Israelis voted primarily on issues of personal and national security and Israel’s national identity, not Jewish religious orthodoxy, Weinberg told a Jewish Policy Center webinar on November 7. “Civil rights remain strong” and Israel will continue to be a source of Middle East regional security, he asserted.

A columnist for The Jerusalem Post and Israel Hayom newspapers and senior fellow at Israel’s Kohelet Forum and at Habithonistim: Israel’s Defense and Security Forum, Weinberg said “we can almost say the Israel left lost as much as the right won.” Outgoing care-taker Prime Minister Yair Lapid and Defense Minister Benny Gantz “barely managed to expand” the votes their center-left parties received in 2021, Weinberg noted.

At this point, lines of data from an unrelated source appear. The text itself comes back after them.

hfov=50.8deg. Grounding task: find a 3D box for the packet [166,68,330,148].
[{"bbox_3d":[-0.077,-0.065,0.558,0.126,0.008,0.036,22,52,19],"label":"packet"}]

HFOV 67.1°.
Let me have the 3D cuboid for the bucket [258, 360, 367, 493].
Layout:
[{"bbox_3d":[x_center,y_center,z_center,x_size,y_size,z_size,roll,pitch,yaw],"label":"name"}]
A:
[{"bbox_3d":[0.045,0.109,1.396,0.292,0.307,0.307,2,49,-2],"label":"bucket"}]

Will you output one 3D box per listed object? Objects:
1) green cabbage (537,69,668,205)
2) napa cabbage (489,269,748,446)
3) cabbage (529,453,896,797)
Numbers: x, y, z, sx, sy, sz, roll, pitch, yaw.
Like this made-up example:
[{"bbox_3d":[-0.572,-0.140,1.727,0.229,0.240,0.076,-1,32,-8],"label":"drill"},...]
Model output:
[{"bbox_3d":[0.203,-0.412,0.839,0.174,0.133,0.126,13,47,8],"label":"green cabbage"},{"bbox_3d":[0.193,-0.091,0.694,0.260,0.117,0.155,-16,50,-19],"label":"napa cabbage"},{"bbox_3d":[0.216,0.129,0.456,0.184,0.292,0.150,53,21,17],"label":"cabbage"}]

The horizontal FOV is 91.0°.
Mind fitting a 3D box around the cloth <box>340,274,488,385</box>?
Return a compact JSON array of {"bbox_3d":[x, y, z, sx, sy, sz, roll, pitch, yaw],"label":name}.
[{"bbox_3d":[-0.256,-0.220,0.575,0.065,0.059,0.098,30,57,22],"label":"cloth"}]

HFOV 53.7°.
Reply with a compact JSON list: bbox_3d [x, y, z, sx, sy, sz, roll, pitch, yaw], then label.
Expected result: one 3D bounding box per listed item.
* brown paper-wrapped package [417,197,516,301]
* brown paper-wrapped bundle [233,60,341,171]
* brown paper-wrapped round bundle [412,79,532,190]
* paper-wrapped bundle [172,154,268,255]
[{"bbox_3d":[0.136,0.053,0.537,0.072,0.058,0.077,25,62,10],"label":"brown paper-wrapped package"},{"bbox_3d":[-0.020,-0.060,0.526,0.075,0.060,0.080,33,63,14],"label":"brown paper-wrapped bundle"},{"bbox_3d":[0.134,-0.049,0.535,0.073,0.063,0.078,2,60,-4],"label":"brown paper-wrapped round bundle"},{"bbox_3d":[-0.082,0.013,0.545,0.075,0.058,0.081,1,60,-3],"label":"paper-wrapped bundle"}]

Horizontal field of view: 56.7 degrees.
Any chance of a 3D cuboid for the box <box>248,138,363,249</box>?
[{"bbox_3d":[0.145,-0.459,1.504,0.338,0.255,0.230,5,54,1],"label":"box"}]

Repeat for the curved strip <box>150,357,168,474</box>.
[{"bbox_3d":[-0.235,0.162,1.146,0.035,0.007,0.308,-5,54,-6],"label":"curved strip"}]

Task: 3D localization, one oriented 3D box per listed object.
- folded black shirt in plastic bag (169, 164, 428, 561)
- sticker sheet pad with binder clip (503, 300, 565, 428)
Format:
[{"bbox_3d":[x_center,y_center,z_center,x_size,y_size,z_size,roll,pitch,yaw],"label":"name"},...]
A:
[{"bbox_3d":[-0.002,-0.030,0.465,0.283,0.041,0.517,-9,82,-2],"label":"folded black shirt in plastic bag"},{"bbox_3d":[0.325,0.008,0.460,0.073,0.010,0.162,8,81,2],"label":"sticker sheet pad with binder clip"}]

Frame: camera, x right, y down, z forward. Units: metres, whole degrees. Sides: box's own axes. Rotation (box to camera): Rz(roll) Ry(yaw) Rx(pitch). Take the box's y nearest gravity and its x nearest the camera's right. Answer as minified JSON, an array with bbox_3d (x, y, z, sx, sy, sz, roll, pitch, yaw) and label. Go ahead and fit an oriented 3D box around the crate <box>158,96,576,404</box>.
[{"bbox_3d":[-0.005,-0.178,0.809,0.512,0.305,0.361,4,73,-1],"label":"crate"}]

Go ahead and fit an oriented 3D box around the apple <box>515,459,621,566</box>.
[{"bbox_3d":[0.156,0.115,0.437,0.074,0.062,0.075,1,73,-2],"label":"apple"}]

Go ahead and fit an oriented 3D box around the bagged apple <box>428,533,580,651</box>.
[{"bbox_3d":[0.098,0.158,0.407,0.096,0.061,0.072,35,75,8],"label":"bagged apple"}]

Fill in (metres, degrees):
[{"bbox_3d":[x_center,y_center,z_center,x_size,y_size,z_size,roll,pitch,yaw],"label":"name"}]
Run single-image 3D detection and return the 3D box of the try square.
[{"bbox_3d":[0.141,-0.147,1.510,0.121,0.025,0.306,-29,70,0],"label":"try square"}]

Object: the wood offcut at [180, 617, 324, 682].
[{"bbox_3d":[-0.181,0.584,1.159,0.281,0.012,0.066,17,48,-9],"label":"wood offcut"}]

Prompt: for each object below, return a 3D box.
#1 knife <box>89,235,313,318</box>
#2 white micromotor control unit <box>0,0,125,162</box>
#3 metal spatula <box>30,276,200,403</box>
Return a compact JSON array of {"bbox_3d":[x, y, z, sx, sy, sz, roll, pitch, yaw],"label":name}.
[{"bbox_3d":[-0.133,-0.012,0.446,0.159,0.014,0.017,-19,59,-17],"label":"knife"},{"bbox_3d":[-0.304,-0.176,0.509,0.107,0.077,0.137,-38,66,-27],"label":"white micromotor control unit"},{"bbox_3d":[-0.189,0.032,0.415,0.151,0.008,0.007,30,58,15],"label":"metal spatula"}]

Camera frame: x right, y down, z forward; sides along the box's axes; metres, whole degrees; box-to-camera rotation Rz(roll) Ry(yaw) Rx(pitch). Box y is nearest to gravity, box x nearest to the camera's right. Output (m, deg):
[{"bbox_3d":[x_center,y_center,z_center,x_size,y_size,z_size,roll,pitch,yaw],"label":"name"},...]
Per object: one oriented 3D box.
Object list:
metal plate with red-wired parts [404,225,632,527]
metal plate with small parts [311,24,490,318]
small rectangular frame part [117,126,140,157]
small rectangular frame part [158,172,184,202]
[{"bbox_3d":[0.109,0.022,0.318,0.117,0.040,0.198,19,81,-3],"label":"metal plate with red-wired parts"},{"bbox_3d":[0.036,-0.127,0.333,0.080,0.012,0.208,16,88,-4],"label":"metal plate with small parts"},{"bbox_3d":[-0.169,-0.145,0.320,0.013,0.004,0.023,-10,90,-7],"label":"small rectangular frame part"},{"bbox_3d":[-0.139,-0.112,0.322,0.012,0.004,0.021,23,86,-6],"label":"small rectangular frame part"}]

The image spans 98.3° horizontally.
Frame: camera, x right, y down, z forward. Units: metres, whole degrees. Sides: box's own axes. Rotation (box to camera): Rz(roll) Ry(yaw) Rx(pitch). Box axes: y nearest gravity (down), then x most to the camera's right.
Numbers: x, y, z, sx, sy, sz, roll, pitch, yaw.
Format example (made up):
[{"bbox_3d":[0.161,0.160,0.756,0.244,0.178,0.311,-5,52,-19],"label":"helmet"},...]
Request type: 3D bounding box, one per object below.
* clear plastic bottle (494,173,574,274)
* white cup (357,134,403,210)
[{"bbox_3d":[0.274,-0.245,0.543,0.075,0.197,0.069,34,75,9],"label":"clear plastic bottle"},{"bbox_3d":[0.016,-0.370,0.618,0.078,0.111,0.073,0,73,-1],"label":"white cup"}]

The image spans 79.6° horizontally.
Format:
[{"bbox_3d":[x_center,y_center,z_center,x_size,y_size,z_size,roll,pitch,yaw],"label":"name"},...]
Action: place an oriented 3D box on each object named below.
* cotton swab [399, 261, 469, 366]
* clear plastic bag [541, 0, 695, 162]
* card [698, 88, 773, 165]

Their coalition—a left-center-right spectrum that included the Israeli Arab Ra’am Party—ended Netanyahu’s previous 12 consecutive years as prime minister. It presented itself internationally as moderate and stable, Weinberg said. “But it never managed at home to convince Israelis it was tough enough to push back on Israel’s adversaries successfully.”

Riots in mixed Arab-Jewish Israeli cities during the 11-day Israel-Hamas war in May, 2021 saw Arab Israelis attack Jewish Israelis. Increasing crime and violence in Arab towns in northern Israel and “mayhem” in Bedouin settlements in the southern Negev, and rising Palestinian terrorism in the West Bank and around Jerusalem “nudged the position of the Israeli electorate to the right,” Weinberg said. Voters looked for parties “to push back on Arab violence without apology.”

Though “political analysts will tell you Netanyahu’s preference always has been a wide government so he sits more or less in the center,” he will be unlikely to do that this time, according to Weinberg. His potential coalition partners are the “ultra-Orthodox” United Torah Judaism and Shas parties plus Itamar Ben-Gvir’s Religious Zionism and Bezalel Smotrich’s Otzma Yehudit parties.

A follower of the late Rabbi Meir Kahane, whose Kach Party was outlawed as racist, Ben-Gvir was convicted of anti-Arab incitement in 2007. In building the Jewish nationalist Religious Zionism party, Ben-Gvir reportedly has moderated his rhetoric if not his suspicion of Israeli Arabs. Smotrich and Ben-Gvir have pledged to enter a coalition only as a team.

“How is it possible so many Israelis voted for a man who seems radical and dangerous,” making his the third-largest party in the incoming Knesset? Weinberg asked. “It’s important to understand why many non-racist, rational Israelis” did. The answer begins with security and Israel’s Jewish national identity.

When an Arab Israeli politician called five Palestinian terrorists killed by the Israel Defense Forces “martyrs” and wept for them not long before the latest vote, she epitomized for many Jewish Israelis what they oppose. Hence, said Weinberg, the trend that has reduced the two leading Zionist parties of the center-left and left, Labor and Meretz, from 56 seats in 1992 to four seats today, and successor smaller parties to 38.

“Netanyahu will be hard-pressed to meet all the demands of his right-wing partners,” Weinberg forecast. These demands include rebalancing the judicial system to increase Knesset authority at the expense of the courts; influence over “personal status” issues including religious conversions; and education in secular schools—in which the outgoing government eliminated a matriculation examination in Bible studies, considered a source of Jewish Israeli identity going back to the governments of first Prime Minister David Ben-Gurion.

“The haredi [“ultra-Orthodox”] vote did not get an appreciable boost,” he added. Some support was lost to the more nationalist Religious Zionism faction. “This may be a sign haredim no longer feel the need to vote only for ultra-Orthodox religious parties,” Weinberg said.

Some voters may have backed Ben-Gvir and Smotrich “to keep Netanyahu honest from the right,” he said, given that as finance minister Netanyahu had slashed subsidies for religious institutions, large families and day care. Further, as prime minister, “Bibi” as he’s known, never authorized a surge in settlement building in Judea and Samaria or push for annexation of any of the disputed territories.

Confronting Iran with its nuclear weapons ambition and Hezbollah, Hamas and other surrogates throughout the region and expanding the Abraham Accords by bringing in Saudi Arabia are what really interest Netanyahu, Weinberg said. The Biden administration, on the other hand, has pursued a new Iran nuclear agreement and has been cool toward the Trump administration mediated peace agreements among Israel, the United Arab Emirates, Bahrain and Morocco.